| Your objective |
What you write should be an exact repeat of the lines from the one with "G04 Created by" through the final line below, minus the pictures.

Machine-readable hardware designs
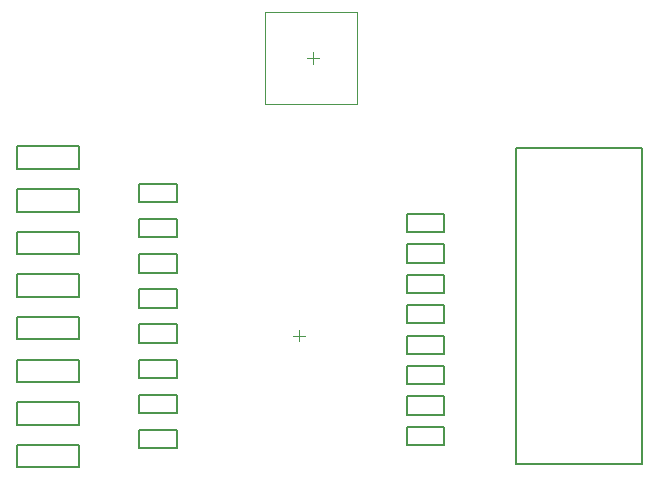
<source format=gbr>
%TF.GenerationSoftware,Altium Limited,Altium Designer,22.1.2 (22)*%
G04 Layer_Color=32768*
%FSLAX26Y26*%
%MOIN*%
%TF.SameCoordinates,26ABD0B8-493F-4C78-88A6-316F46C79C97*%
%TF.FilePolarity,Positive*%
%TF.FileFunction,Other,Top_Courtyard*%
%TF.Part,Single*%
G01*
G75*
%TA.AperFunction,NonConductor*%
%ADD27C,0.007874*%
%ADD29C,0.003937*%
%ADD32C,0.001968*%
D27*
X2890000Y2304916D02*
Y2379719D01*
Y2304916D02*
X3098661D01*
Y2379719D01*
X2890000D02*
X3098661D01*
X2890000Y2162773D02*
Y2237576D01*
Y2162773D02*
X3098661D01*
Y2237576D01*
X2890000D02*
X3098661D01*
X2890000Y2447058D02*
Y2521861D01*
Y2447058D02*
X3098661D01*
Y2521861D01*
X2890000D02*
X3098661D01*
X2890000Y2589201D02*
Y2664004D01*
Y2589201D02*
X3098661D01*
Y2664004D01*
X2890000D02*
X3098661D01*
X2890000Y2731344D02*
Y2806147D01*
Y2731344D02*
X3098661D01*
Y2806147D01*
X2890000D02*
X3098661D01*
X2890000Y3015630D02*
Y3090433D01*
Y3015630D02*
X3098661D01*
Y3090433D01*
X2890000D02*
X3098661D01*
X2890000Y2873487D02*
Y2948290D01*
Y2873487D02*
X3098661D01*
Y2948290D01*
X2890000D02*
X3098661D01*
X2890000Y2020630D02*
Y2095433D01*
Y2020630D02*
X3098661D01*
Y2095433D01*
X2890000D02*
X3098661D01*
X4555118Y2032677D02*
X4972441D01*
Y3085433D01*
X4555118D02*
X4972441D01*
X4555118Y2032677D02*
Y3085433D01*
X4188976Y2804133D02*
Y2865157D01*
Y2804133D02*
X4314961D01*
Y2865157D01*
X4188976D02*
X4314961D01*
X4188976Y2702896D02*
Y2763920D01*
Y2702896D02*
X4314961D01*
Y2763920D01*
X4188976D02*
X4314961D01*
X4188976Y2601659D02*
Y2662682D01*
Y2601659D02*
X4314961D01*
Y2662682D01*
X4188976D02*
X4314961D01*
X4188976Y2500422D02*
Y2561445D01*
Y2500422D02*
X4314961D01*
Y2561445D01*
X4188976D02*
X4314961D01*
X4188976Y2399184D02*
Y2460208D01*
Y2399184D02*
X4314961D01*
Y2460208D01*
X4188976D02*
X4314961D01*
X4188976Y2297947D02*
Y2358971D01*
Y2297947D02*
X4314961D01*
Y2358971D01*
X4188976D02*
X4314961D01*
X4188976Y2196710D02*
Y2257733D01*
Y2196710D02*
X4314961D01*
Y2257733D01*
X4188976D02*
X4314961D01*
X4188976Y2095472D02*
Y2156496D01*
Y2095472D02*
X4314961D01*
Y2156496D01*
X4188976D02*
X4314961D01*
X3422244Y2084488D02*
Y2145512D01*
X3296260D02*
X3422244D01*
X3296260Y2084488D02*
Y2145512D01*
Y2084488D02*
X3422244D01*
Y2201631D02*
Y2262655D01*
X3296260D02*
X3422244D01*
X3296260Y2201631D02*
Y2262655D01*
Y2201631D02*
X3422244D01*
Y2318774D02*
Y2379797D01*
X3296260D02*
X3422244D01*
X3296260Y2318774D02*
Y2379797D01*
Y2318774D02*
X3422244D01*
Y2435917D02*
Y2496940D01*
X3296260D02*
X3422244D01*
X3296260Y2435917D02*
Y2496940D01*
Y2435917D02*
X3422244D01*
Y2553059D02*
Y2614083D01*
X3296260D02*
X3422244D01*
X3296260Y2553059D02*
Y2614083D01*
Y2553059D02*
X3422244D01*
Y2670202D02*
Y2731226D01*
X3296260D02*
X3422244D01*
X3296260Y2670202D02*
Y2731226D01*
Y2670202D02*
X3422244D01*
Y2787345D02*
Y2848369D01*
X3296260D02*
X3422244D01*
X3296260Y2787345D02*
Y2848369D01*
Y2787345D02*
X3422244D01*
Y2904488D02*
Y2965511D01*
X3296260D02*
X3422244D01*
X3296260Y2904488D02*
Y2965511D01*
Y2904488D02*
X3422244D01*
D29*
X3830000Y2440315D02*
Y2479685D01*
X3810315Y2460000D02*
X3849685D01*
D32*
X3716535Y3232284D02*
Y3539370D01*
Y3232284D02*
X4023622D01*
Y3539370D01*
X3716535D02*
X4023622D01*
X3858268Y3385827D02*
X3897638D01*
X3877953Y3366142D02*
Y3405512D01*
%TF.MD5,421a8eca15831fb5d094004cb0d72f44*%
M02*

</source>
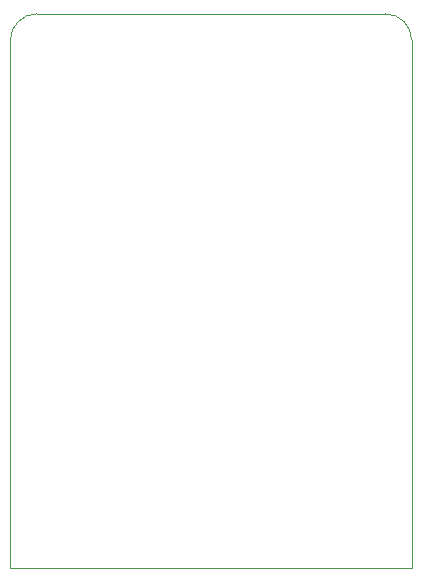
<source format=gbr>
G04 #@! TF.GenerationSoftware,KiCad,Pcbnew,(5.1.4)-1*
G04 #@! TF.CreationDate,2019-12-12T19:40:31+09:00*
G04 #@! TF.ProjectId,microcar_head,6d696372-6f63-4617-925f-686561642e6b,rev?*
G04 #@! TF.SameCoordinates,Original*
G04 #@! TF.FileFunction,Profile,NP*
%FSLAX46Y46*%
G04 Gerber Fmt 4.6, Leading zero omitted, Abs format (unit mm)*
G04 Created by KiCad (PCBNEW (5.1.4)-1) date 2019-12-12 19:40:31*
%MOMM*%
%LPD*%
G04 APERTURE LIST*
%ADD10C,0.050000*%
G04 APERTURE END LIST*
D10*
X12065000Y-20650000D02*
G75*
G02X14300000Y-18415000I2235000J0D01*
G01*
X43815000Y-18415000D02*
G75*
G02X46050000Y-20650000I0J-2235000D01*
G01*
X46050000Y-20650000D02*
X46050000Y-65320000D01*
X12065000Y-65320000D02*
X46050000Y-65320000D01*
X14300000Y-18415000D02*
X43815000Y-18415000D01*
X12065000Y-20650000D02*
X12065000Y-65320000D01*
M02*

</source>
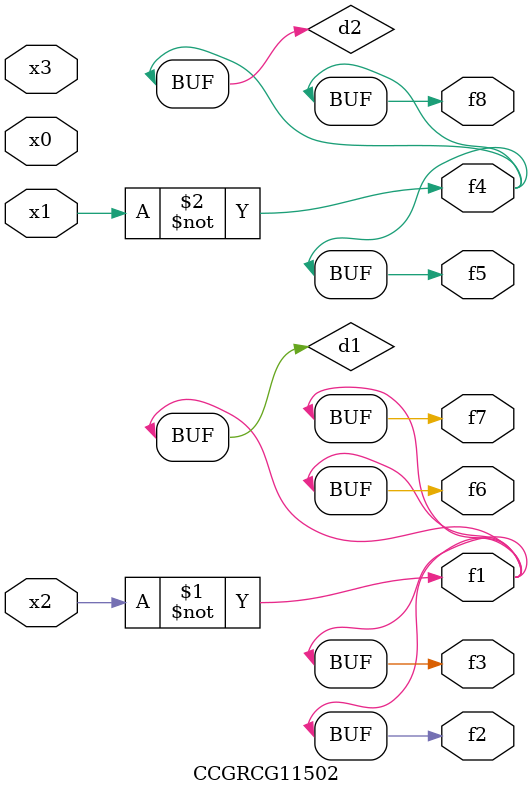
<source format=v>
module CCGRCG11502(
	input x0, x1, x2, x3,
	output f1, f2, f3, f4, f5, f6, f7, f8
);

	wire d1, d2;

	xnor (d1, x2);
	not (d2, x1);
	assign f1 = d1;
	assign f2 = d1;
	assign f3 = d1;
	assign f4 = d2;
	assign f5 = d2;
	assign f6 = d1;
	assign f7 = d1;
	assign f8 = d2;
endmodule

</source>
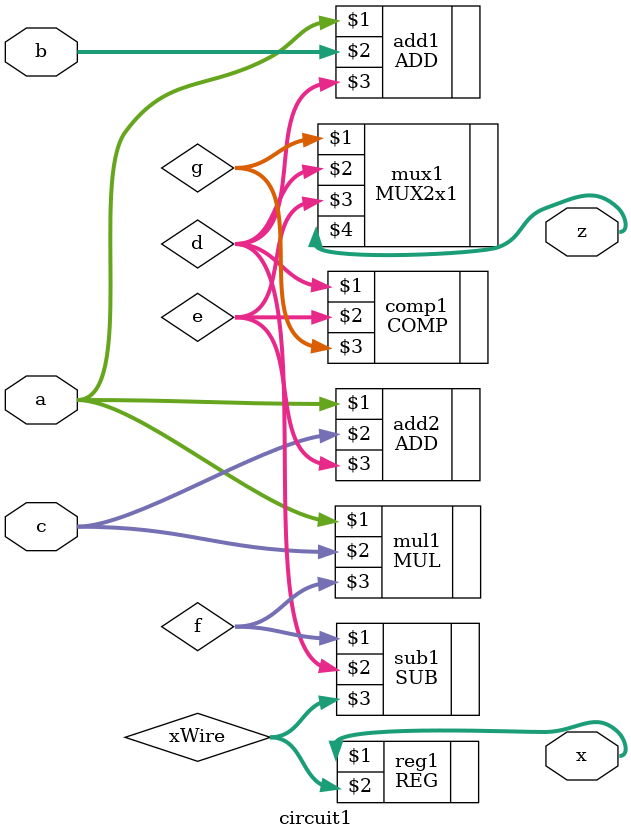
<source format=v>
`timescale 1ns / 1ps


module circuit1(a, b, c, z, x);
    input [7:0] a, b, c;
    output reg [7:0] z; 
    output reg [15:0] x;
    wire [7:0] d, e;
    wire [15:0] f, g, xWire;
    
    ADD add1(a, b, d);
    ADD add2(a, c, e);
    COMP comp1(d, e, g);
    MUX2x1 mux1(g, d, e, z);
    MUL mul1(a, c, f);
    SUB sub1(f, d, xWire);
    REG reg1(x, xWire);
endmodule

</source>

| Answer section |
G04 Created by KiCad (PCBNEW (5.1.4)-1) date 2019-12-12 19:40:31*
%MOMM*%
%LPD*%
G04 APERTURE LIST*
%ADD10C,0.050000*%
G04 APERTURE END LIST*
D10*
X12065000Y-20650000D02*
G75*
G02X14300000Y-18415000I2235000J0D01*
G01*
X43815000Y-18415000D02*
G75*
G02X46050000Y-20650000I0J-2235000D01*
G01*
X46050000Y-20650000D02*
X46050000Y-65320000D01*
X12065000Y-65320000D02*
X46050000Y-65320000D01*
X14300000Y-18415000D02*
X43815000Y-18415000D01*
X12065000Y-20650000D02*
X12065000Y-65320000D01*
M02*

</source>
<source format=v>
module CCGRCG11502(
	input x0, x1, x2, x3,
	output f1, f2, f3, f4, f5, f6, f7, f8
);

	wire d1, d2;

	xnor (d1, x2);
	not (d2, x1);
	assign f1 = d1;
	assign f2 = d1;
	assign f3 = d1;
	assign f4 = d2;
	assign f5 = d2;
	assign f6 = d1;
	assign f7 = d1;
	assign f8 = d2;
endmodule

</source>
<source format=v>
`timescale 1ns / 1ps


module circuit1(a, b, c, z, x);
    input [7:0] a, b, c;
    output reg [7:0] z; 
    output reg [15:0] x;
    wire [7:0] d, e;
    wire [15:0] f, g, xWire;
    
    ADD add1(a, b, d);
    ADD add2(a, c, e);
    COMP comp1(d, e, g);
    MUX2x1 mux1(g, d, e, z);
    MUL mul1(a, c, f);
    SUB sub1(f, d, xWire);
    REG reg1(x, xWire);
endmodule

</source>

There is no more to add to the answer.